Close collaborations exist with the Atmospheric Dynamics Group on the physical interpretation of data-driven circulation indices, and with the Hydrology & Earth Surface Lab on precipitation downscaling for catchment hydrology. The group also contributes modelling expertise to Veyra's Software & AI Services arm for commissioned climate-data analytics projects.
Research themes
- Statistical and machine-learning methods for climate model bias correction and post-processing
- Convolutional and recurrent neural networks for spatial downscaling of precipitation and temperature
- Causal discovery methods for identifying teleconnection drivers in large reanalysis archives
- Probabilistic attribution of extreme events: heat waves, heavy rainfall, and drought
- Uncertainty quantification in constrained climate projections and emergent constraints
- Large-ensemble analysis: signal detection and internal variability characterisation
Current projects
Active research programmes, 2024–2027
Project · VX-CIG-01
DeepDown: Deep-Learning Precipitation Downscaling
Training a physics-constrained generative adversarial network on paired coarse-resolution GCM output and high-resolution observational gridded rainfall to produce 1 km daily precipitation fields from 25 km model output. Validated across climate zones using an independent 30-year holdout set and a suite of extremes-oriented verification metrics.
Funding: VIAS Research Excellence Grant · 510,000 cr
Project · VX-CIG-02
CausalClim: Causal Discovery in Multi-Decadal Reanalysis
Applying the PC algorithm, PCMCI+, and linear causal influence measures to a 70-year ERA-equivalent reanalysis archive to reconstruct directed causal graphs among large-scale circulation indices, sea-surface temperatures, and regional climate anomalies. Assesses the stability of inferred causal structures across reanalysis products.

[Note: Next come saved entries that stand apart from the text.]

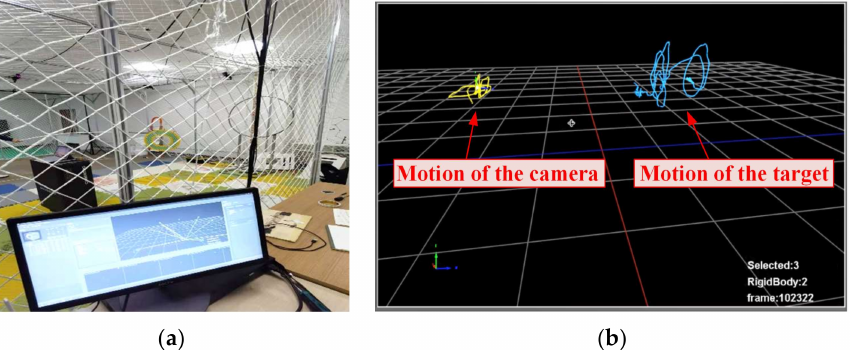
Figure 12. Measurement of indoor environment: ( a ) Motion capture system monitoring station perspective; ( b ) Visual interface of the motion capture system.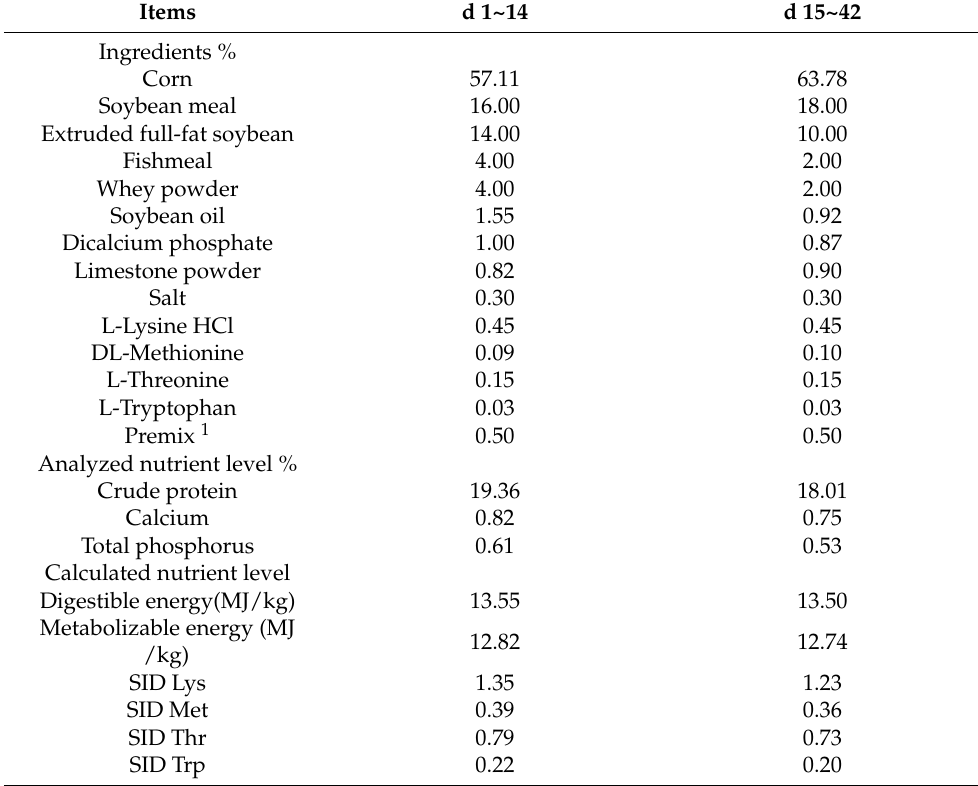
Table 1. Composition and nutrient levels of the basal diet (%, as-fed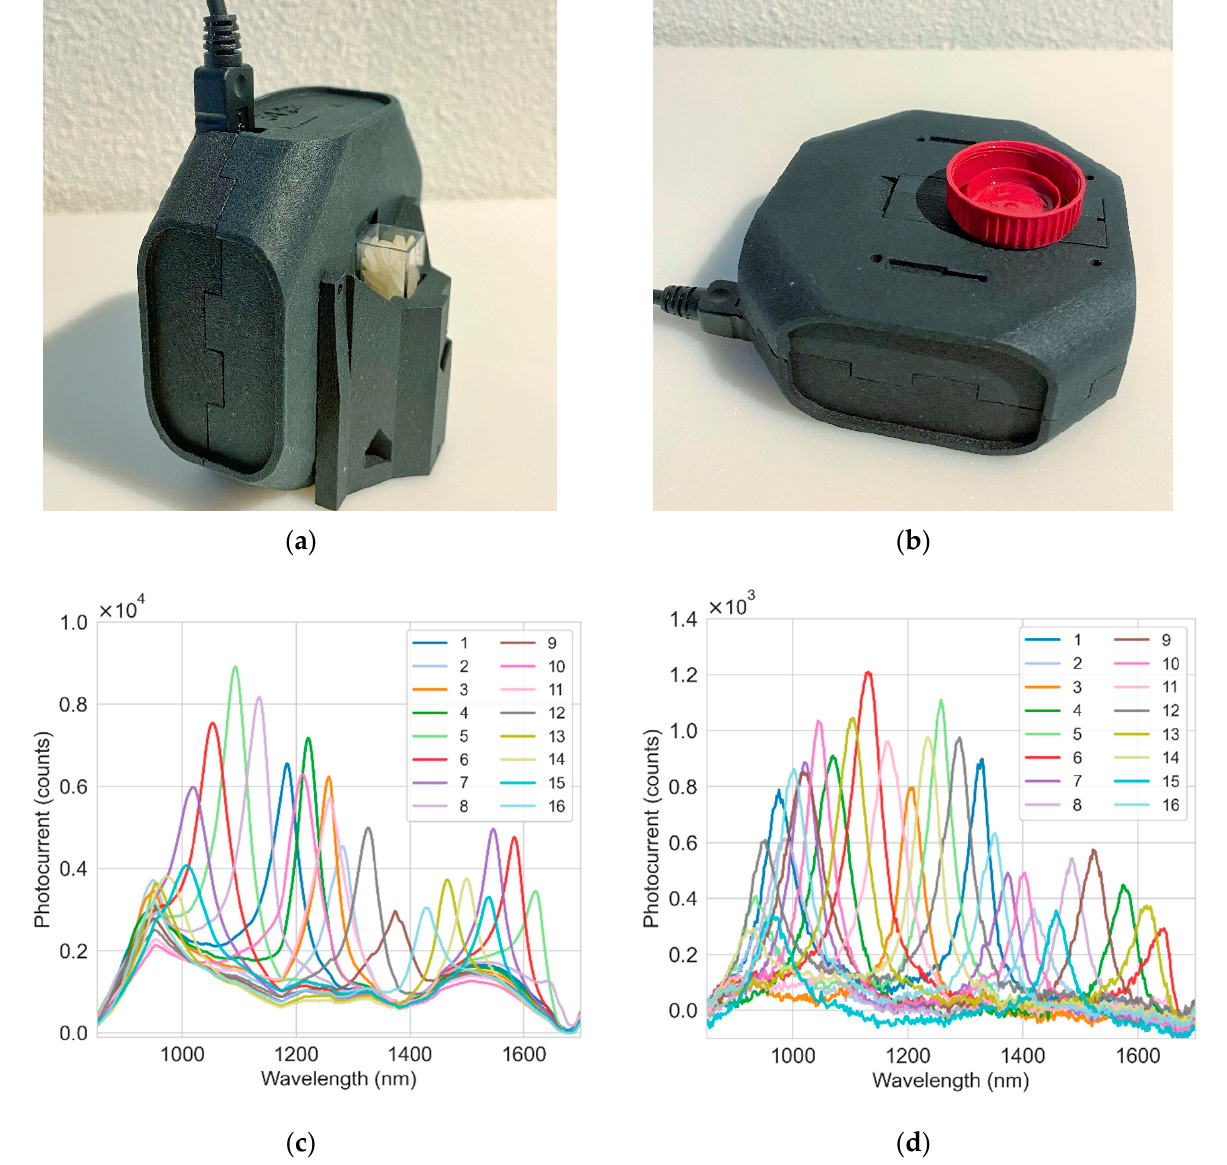
Figure 1. The standalone handheld SpectraPod modules (physical dimension: 8.2 × 8.2 × 3.4 cm 3 ) and their response curves. ( a ) SpectraPod with cuvette holder attachment used in the moisture quantification experiment; ( b ) the basic SpectraPod module for acquiring reflectance measurements from plastic samples. The response curves of the SpectraPod containing chip 1 ( c ) and chip 2 ( d ).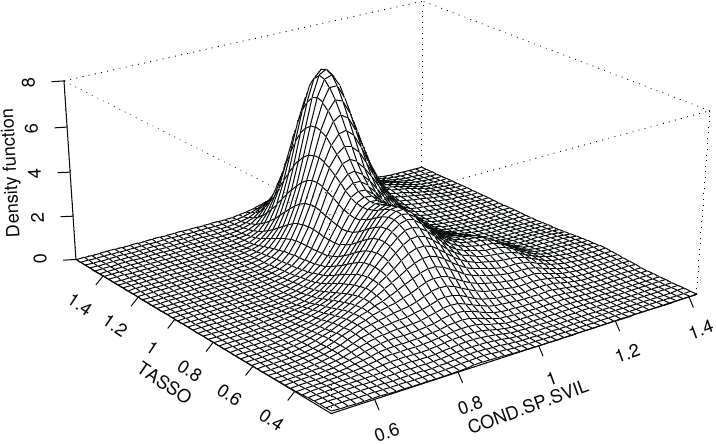
Figura 9 – Evoluzione da non condizionata a condizionata a spillover e sviluppo strutturale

Funding: External partner grant VX-CAUS-23 · 380,000 cr
Project · VX-CIG-03
AttribX: Operational Extreme-Event Attribution Framework
Developing a near-real-time attribution pipeline that ingests output from a 500-member large ensemble within 72 hours of an extreme event ending and produces a probabilistic statement on the change in event likelihood due to anthropogenic forcing. Targets operational use for public communication and insurance risk modelling.
Funding: Industry contract research VX-ATTR-24 · 460,000 cr
Selected publications
- Underhill S., Ngozi B., Carvalho M. "Bias-corrected CMIP-ensemble precipitation over complex terrain using a quantile-mapping neural network." VIAS Journal of Climate 37(5), 2024. DOI: 10.veyra/VX-4471
- Underhill S., Romero A. "Teleconnection patterns between Arctic sea-ice loss and European blocking: a causal inference analysis." Veyra Geophysical Research Letters 51(11), 2023. DOI: 10.veyra/VX-4244
- Carvalho M., Underhill S. "A physics-constrained GAN for statistical downscaling of daily precipitation to 1 km." VIAS Artificial Intelligence for Earth Sciences 3, 2023. DOI: 10.veyra/VX-4097
- Ngozi B., Underhill S. "Operational extreme-event attribution at 72-hour turnaround using a 500-member ensemble." VIAS Climate and Atmospheric Science 6(12), 2022. DOI: 10.veyra/VX-3916
- Underhill S., Whitlock C. "Statistical downscaling of precipitation for hydrological impact modelling in data-sparse catchments." VIAS Climatic Change 169, 2021. DOI: 10.veyra/VX-3658
- Underhill S. "Emergent constraints on equilibrium climate sensitivity from observed tropical mean precipitation trends." VIAS Earth System Dynamics 12(2), 2020. DOI: 10.veyra/VX-3435
People
Group lead: Dr. Selma Underhill · View all Veyra people
Postdoctoral researchers: Dr. Blessing Ngozi, Dr. Mateus Carvalho, Dr. Eira Mäkinen.
PhD students: Sebastião Lima, Yuliya Darchuk, Adeola Okonkwo, Till Gruber, Rosanna Ferretti, Sung-jin Park, Máire Ó Briain.
Research staff: Dr. Otar Mgeladze (data engineering), Stefanie Wirth (HPC analyst), Jaroslav Novák (software developer).